### What to produce
List every line of the material below that contains the string "paired", matching case exactly.

### Given records
◆ ◆ ◆

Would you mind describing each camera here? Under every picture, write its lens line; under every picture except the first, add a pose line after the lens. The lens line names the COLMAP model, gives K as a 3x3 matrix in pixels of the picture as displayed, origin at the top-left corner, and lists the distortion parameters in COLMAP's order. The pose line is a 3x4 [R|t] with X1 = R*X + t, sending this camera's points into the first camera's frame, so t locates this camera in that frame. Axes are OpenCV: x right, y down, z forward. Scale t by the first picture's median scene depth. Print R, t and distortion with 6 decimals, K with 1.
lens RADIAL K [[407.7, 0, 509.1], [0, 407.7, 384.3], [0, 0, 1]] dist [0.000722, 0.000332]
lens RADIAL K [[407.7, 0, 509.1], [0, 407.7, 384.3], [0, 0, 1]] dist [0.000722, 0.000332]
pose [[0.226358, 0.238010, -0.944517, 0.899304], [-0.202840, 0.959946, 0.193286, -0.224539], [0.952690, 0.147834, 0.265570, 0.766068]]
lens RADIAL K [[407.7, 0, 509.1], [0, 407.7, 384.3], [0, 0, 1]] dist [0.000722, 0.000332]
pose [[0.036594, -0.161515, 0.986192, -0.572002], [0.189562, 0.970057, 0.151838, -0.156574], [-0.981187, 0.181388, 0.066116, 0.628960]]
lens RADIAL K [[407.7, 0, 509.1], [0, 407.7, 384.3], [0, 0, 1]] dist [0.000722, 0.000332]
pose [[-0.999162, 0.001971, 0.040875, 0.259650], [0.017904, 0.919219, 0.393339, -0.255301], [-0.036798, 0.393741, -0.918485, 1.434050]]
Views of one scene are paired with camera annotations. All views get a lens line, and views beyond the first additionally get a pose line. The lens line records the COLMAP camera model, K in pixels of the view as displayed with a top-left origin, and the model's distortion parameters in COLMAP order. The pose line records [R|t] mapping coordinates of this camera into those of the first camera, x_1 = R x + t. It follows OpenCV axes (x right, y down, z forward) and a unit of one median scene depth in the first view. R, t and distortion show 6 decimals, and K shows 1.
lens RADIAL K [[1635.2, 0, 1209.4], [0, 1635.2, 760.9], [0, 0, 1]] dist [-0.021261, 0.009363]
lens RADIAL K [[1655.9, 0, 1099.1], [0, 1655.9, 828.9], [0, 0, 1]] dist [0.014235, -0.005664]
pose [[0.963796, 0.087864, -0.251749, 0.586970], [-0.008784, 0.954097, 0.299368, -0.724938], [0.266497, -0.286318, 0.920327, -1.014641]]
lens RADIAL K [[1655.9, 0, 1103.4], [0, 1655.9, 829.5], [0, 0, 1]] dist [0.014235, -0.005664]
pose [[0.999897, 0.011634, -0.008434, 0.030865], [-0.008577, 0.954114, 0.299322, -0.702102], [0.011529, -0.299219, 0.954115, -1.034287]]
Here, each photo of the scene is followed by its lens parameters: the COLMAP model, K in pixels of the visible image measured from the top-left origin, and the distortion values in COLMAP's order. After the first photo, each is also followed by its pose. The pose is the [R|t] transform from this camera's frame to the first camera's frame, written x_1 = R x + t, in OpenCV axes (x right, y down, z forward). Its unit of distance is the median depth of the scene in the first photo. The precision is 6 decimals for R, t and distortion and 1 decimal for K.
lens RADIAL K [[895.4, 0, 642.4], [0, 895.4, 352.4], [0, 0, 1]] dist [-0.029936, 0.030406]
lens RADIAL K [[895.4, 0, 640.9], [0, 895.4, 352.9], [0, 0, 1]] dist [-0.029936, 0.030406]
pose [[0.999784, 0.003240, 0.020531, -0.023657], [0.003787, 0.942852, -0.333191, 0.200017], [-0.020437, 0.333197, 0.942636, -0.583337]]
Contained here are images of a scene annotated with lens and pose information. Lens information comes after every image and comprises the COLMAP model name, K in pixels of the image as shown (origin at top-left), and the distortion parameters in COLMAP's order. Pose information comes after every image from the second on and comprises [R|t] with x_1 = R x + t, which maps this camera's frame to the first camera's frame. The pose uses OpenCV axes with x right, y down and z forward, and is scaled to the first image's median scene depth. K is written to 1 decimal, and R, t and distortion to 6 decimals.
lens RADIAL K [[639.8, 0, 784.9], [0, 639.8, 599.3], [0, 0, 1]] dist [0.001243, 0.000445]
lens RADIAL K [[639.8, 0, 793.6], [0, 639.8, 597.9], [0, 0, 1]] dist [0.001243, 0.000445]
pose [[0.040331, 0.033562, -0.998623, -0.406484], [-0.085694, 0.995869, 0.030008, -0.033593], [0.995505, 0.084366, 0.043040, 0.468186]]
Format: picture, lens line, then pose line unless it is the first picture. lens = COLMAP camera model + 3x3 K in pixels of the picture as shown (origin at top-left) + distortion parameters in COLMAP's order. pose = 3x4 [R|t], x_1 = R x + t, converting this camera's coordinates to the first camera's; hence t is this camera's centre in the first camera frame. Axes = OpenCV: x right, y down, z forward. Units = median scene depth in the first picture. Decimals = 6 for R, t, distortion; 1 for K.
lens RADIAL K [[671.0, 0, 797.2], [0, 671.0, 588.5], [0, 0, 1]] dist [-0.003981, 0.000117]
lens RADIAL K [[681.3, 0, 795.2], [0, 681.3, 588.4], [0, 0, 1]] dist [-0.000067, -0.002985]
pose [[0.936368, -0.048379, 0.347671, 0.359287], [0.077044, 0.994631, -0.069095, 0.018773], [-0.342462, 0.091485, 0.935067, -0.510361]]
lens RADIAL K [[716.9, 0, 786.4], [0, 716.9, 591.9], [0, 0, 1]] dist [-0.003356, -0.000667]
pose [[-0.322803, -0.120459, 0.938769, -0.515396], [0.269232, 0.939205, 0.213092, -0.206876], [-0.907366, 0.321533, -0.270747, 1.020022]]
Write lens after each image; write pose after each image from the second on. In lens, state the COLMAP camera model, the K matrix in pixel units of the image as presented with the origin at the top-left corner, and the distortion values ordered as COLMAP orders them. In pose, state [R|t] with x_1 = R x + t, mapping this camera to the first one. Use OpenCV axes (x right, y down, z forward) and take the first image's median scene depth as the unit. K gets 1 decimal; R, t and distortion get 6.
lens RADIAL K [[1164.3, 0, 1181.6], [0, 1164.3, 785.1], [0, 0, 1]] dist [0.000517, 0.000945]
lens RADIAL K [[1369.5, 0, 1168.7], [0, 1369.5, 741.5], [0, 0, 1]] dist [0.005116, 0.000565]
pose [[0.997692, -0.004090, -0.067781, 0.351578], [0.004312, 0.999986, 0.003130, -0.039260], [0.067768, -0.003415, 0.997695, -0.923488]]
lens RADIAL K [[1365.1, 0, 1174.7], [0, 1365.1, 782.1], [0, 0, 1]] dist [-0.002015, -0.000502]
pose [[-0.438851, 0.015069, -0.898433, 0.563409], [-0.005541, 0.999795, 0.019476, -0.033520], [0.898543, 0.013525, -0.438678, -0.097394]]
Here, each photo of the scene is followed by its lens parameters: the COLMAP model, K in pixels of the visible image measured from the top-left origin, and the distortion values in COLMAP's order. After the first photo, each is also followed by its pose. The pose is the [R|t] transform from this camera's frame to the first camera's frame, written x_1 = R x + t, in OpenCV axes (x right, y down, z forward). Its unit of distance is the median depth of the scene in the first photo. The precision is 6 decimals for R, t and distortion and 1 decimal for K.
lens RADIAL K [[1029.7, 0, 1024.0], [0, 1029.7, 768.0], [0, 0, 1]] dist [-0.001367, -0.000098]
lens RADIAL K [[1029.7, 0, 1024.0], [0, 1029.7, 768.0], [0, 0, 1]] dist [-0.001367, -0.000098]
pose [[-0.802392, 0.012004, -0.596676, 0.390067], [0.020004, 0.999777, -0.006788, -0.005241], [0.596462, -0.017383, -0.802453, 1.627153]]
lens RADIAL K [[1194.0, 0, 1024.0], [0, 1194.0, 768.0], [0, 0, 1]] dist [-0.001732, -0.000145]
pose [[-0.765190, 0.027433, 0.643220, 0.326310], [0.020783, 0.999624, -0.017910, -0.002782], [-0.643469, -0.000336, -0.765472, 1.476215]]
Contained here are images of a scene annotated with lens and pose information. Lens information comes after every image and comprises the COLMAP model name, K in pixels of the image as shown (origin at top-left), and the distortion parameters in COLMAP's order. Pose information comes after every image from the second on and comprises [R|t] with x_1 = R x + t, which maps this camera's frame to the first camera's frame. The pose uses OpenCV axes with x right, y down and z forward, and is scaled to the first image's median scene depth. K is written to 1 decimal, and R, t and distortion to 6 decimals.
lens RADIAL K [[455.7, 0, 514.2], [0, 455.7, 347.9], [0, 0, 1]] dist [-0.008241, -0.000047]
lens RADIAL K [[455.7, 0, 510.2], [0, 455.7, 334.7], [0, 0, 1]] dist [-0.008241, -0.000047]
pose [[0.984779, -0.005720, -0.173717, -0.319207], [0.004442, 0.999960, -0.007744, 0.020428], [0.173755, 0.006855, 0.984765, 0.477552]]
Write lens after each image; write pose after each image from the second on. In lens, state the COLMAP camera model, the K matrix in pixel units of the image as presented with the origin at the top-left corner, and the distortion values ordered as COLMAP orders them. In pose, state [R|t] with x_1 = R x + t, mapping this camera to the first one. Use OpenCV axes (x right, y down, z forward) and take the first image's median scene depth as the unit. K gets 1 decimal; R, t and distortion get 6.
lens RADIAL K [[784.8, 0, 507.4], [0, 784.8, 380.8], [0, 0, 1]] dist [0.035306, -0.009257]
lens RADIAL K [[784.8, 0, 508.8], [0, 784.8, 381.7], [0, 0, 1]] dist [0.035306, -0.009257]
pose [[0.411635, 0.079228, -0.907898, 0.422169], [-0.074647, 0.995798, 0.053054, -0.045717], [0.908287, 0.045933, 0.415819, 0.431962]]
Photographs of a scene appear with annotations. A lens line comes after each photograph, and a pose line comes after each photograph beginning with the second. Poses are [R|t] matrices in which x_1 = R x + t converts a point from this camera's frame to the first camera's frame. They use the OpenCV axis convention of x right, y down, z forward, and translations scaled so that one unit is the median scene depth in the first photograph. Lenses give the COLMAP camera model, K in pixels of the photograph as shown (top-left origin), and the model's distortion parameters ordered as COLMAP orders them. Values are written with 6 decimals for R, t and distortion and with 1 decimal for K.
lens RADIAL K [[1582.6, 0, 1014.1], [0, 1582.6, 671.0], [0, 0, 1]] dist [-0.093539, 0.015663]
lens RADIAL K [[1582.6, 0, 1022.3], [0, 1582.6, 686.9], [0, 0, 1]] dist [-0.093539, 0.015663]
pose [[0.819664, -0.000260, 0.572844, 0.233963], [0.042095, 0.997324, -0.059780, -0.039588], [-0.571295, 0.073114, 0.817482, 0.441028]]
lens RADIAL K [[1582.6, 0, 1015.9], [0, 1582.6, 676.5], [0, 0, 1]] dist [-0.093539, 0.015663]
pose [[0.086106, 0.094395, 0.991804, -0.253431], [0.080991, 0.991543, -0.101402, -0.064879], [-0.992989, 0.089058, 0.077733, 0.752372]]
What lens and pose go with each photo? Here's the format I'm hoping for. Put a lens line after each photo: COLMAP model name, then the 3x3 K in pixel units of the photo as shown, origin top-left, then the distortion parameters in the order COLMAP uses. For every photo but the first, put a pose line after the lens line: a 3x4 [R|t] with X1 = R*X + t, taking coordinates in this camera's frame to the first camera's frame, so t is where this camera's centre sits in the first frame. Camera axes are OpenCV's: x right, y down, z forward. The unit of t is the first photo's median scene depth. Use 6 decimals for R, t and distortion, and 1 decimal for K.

◆ ◆ ◆

### Expected answer
Views of one scene are paired with camera annotations. All views get a lens line, and views beyond the first additionally get a pose line. The lens line records the COLMAP camera model, K in pixels of the view as displayed with a top-left origin, and the model's distortion parameters in COLMAP order. The pose line records [R|t] mapping coordinates of this camera into those of the first camera, x_1 = R x + t. It follows OpenCV axes (x right, y down, z forward) and a unit of one median scene depth in the first view. R, t and distortion show 6 decimals, and K shows 1.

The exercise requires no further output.